Under ordinary conditions—Betty Hunt admitted this frankly now—she would have been as strongly attracted by Joe Hurley, once she had got over her first doubt of his surface qualities, as by any young man she had ever associated with.

She did not question her own judgment in Joe’s case, no matter how far wrong the unsophisticated school girl had been to give her heart into the keeping of another who had seemed a much more charming man!

Andy Wilkenson—sophisticated, smiling, tender, with all the graces of person and intellect that any young girl could wish—had set himself to win Betty Hunt. His intentions had been perfectly honorable, in the sense thus used.
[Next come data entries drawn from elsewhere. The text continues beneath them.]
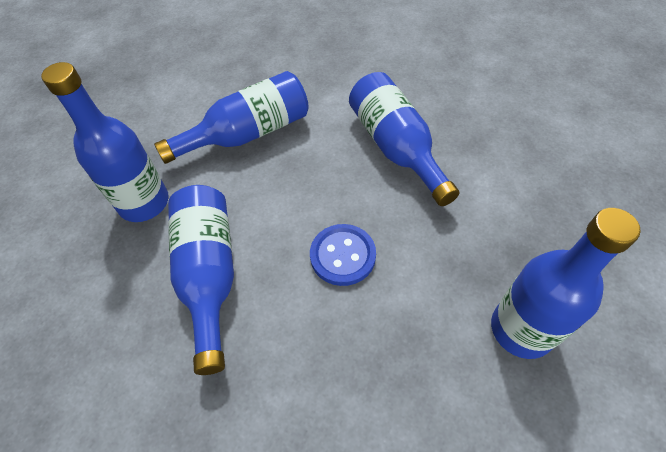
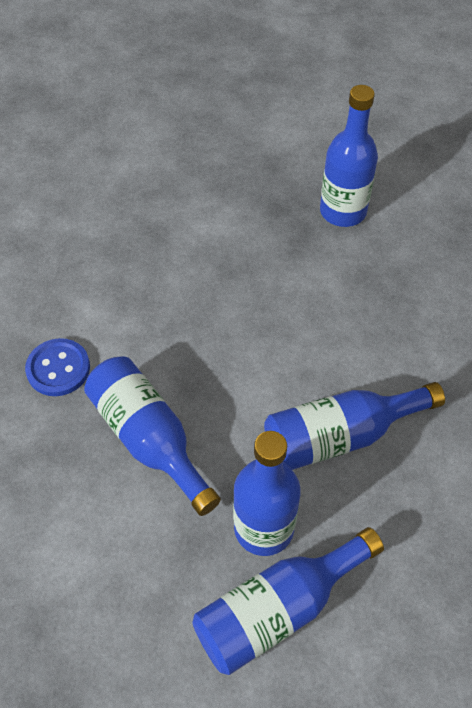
camera: 100 degrees left, 0 degrees up
blue button [310,224,376,286] -> blue button moved to [25,338,90,396]
blue bottle [349,72,459,206] -> blue bottle moved to [192,527,384,675]

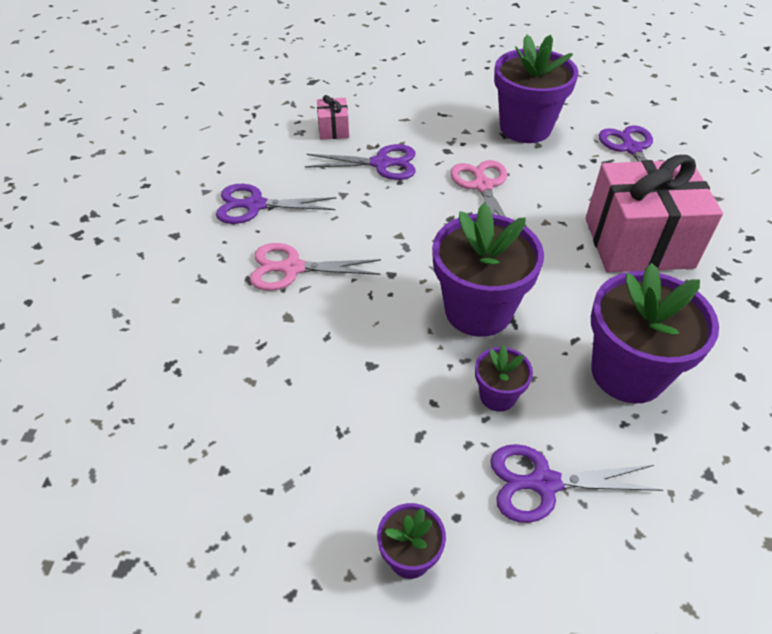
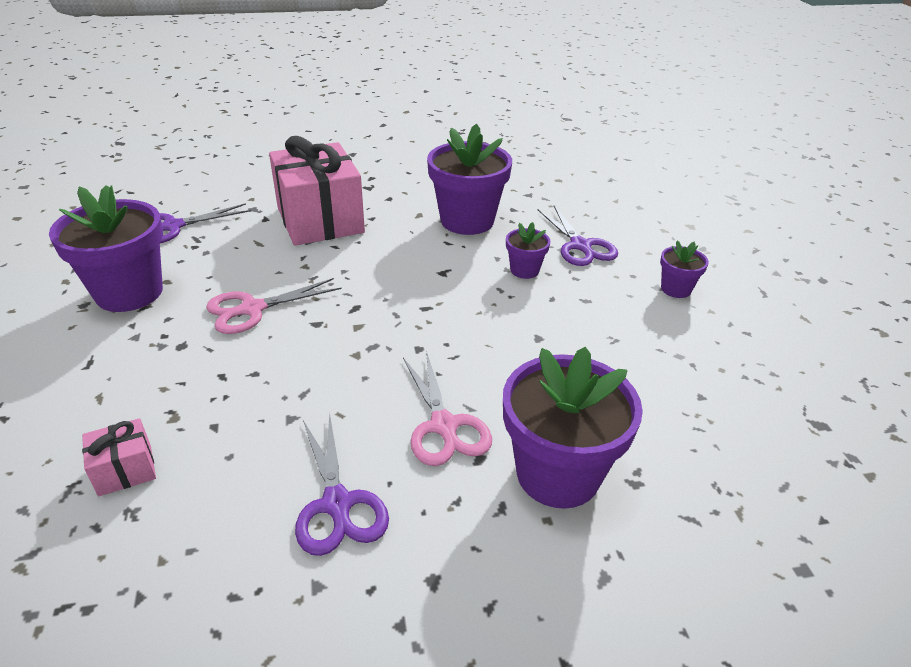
camera: 110 degrees left, 10 degrees down
purple scissors [305,144,416,180] -> none
purple flower pot [432,203,544,337] -> purple flower pot moved to [503,346,643,509]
Andy had urged marriage—an immediate, if secret, marriage—from the very first. And there was reason for secrecy. Betty wished to finish her course at Grandhampton Hall. Aunt Prudence must not know of this great, new thing that had come into Betty’s life. Even Ford must not be told.
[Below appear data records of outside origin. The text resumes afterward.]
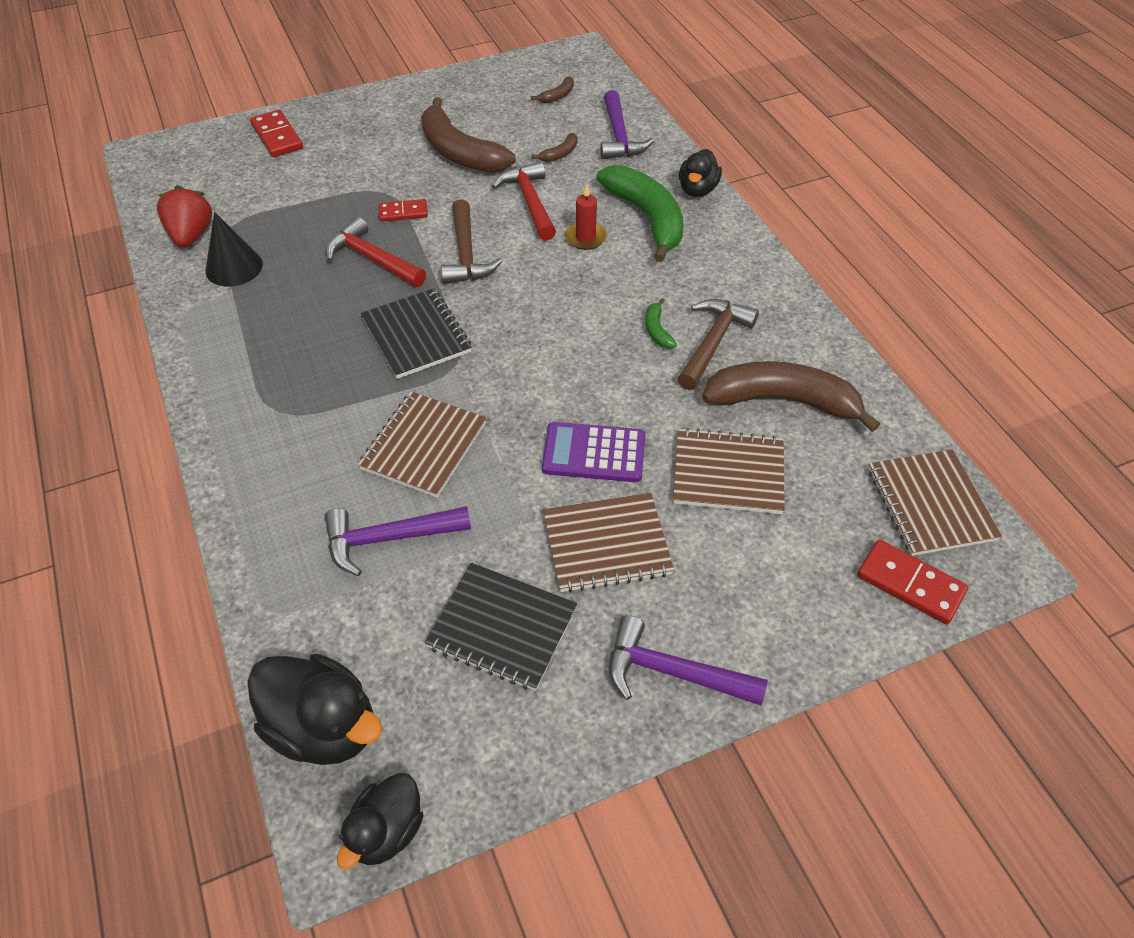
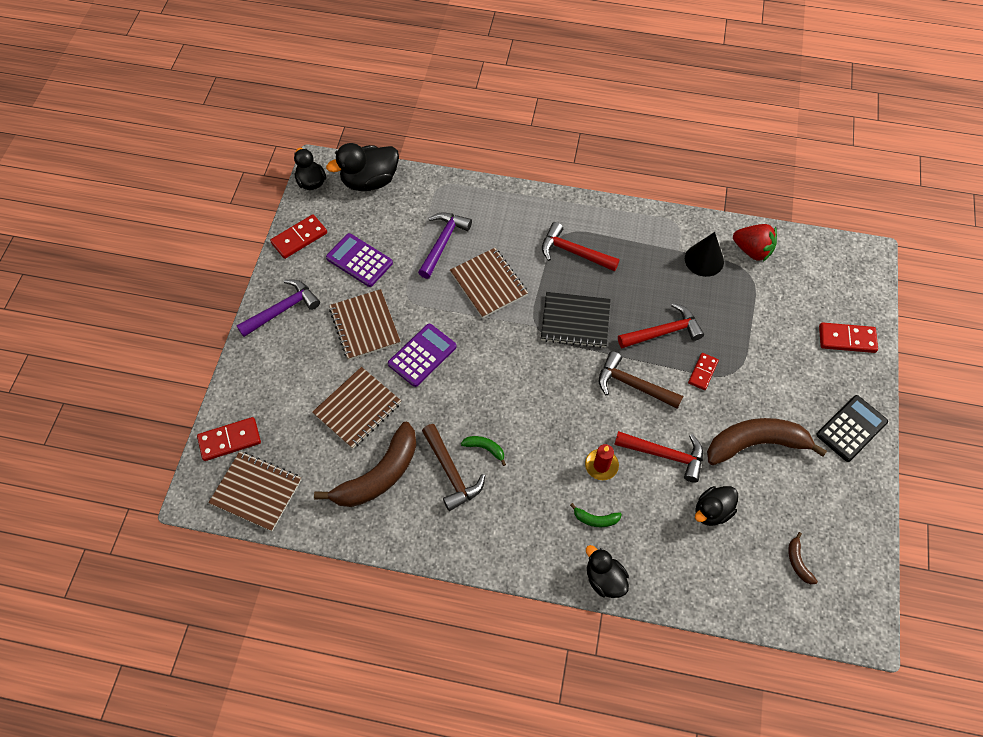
camera: 125 degrees right, 10 degrees up
black notebook [425,563,577,691] -> purple calculator [326,233,393,287]
brown banana [531,133,577,162] -> black duck [695,486,738,526]
brown notebook [543,493,674,593] -> brown notebook turned 45 degrees counterclockwise [329,289,401,360]
green banana [596,165,684,262] -> green banana [570,503,622,527], size x0.42
purple hammer [600,90,654,159] -> none
none -> red domino [270,214,327,259]
none -> red hammer [542,222,620,272]
none -> black calculator [817,395,888,462]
For, after all, the girl realized that she was very young—much younger, even, it seemed, than Andy Wilkenson. Andy was so much more sensible than she!

Betty feared she could not keep her mind sufficiently on her studies to stand well at the end of the semester if she was not utterly sure of Andy. Once married to him, of course, Andy would be hers entirely! No other woman could ever mean anything to him if the unsuspicious, broken-down old minister in a neighboring town joined them in holy bonds.
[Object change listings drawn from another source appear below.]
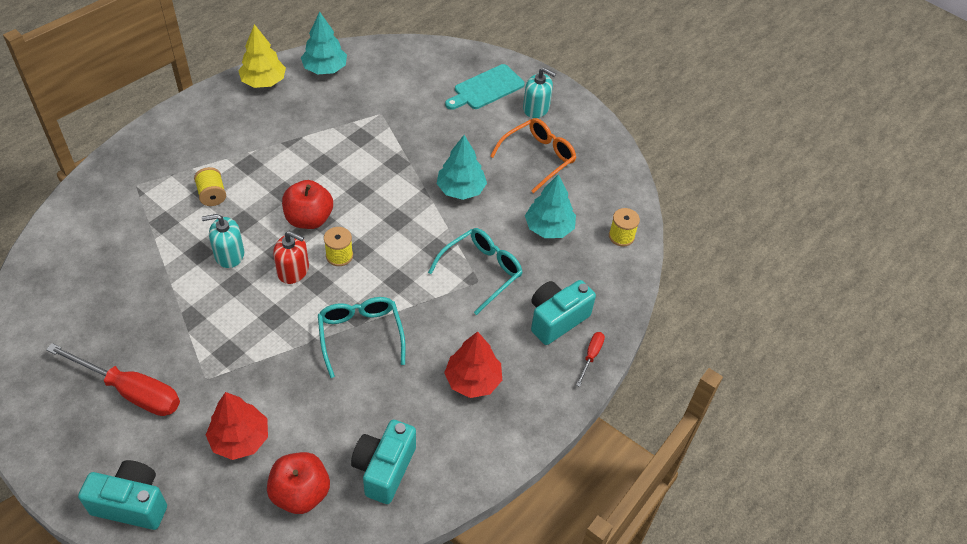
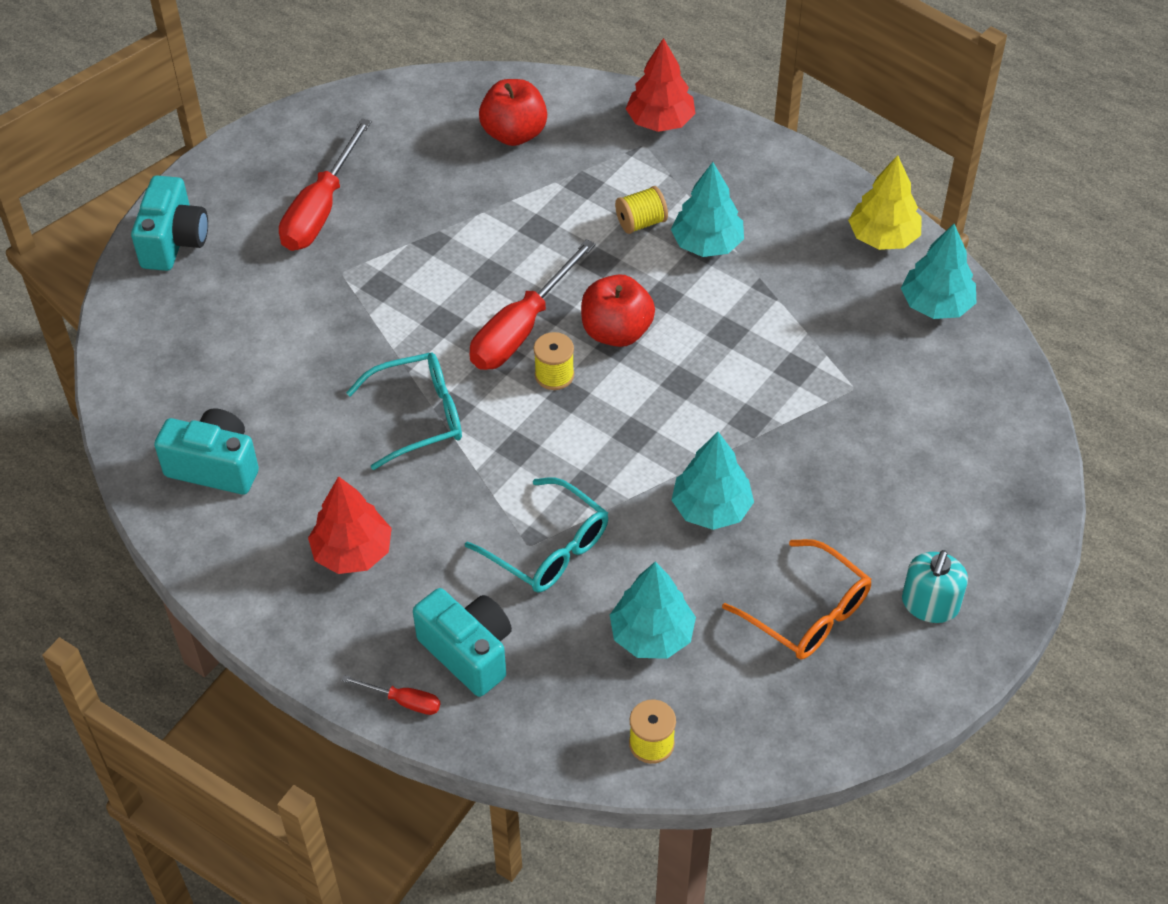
camera: 90 degrees right, 0 degrees up
turquoise soap dispenser [202,214,244,268] -> none
red tree [206,392,268,460] -> red tree moved to [626,38,696,132]
red apple [267,452,330,514] -> red apple moved to [479,79,547,146]
red soap dispenser [273,231,309,284] -> red screwdriver [470,239,596,370]
turquoise cutting board [445,64,525,110] -> none
none -> turquoise tree [671,162,744,257]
Aunt Prudence would forgive her when it was all over and she went home with her diploma and her marriage certificate in her trunk. It would be absolutely wicked to disturb poor Aunt Prudence by a letter either announcing the engagement, which was for a very brief term, or her marriage. For Betty’s elderly relative was ill—worse than either Betty or her brother dreamed of at the time.

The opportunities Betty had to be with Andy were not many. The rules of the Hall were very strict. Even her introduction to the young man from the West had been clandestine. Unknown to Betty, Wilkenson, learning all he could about certain girls in her set at the school, had selected Betty Hunt deliberately as his mark.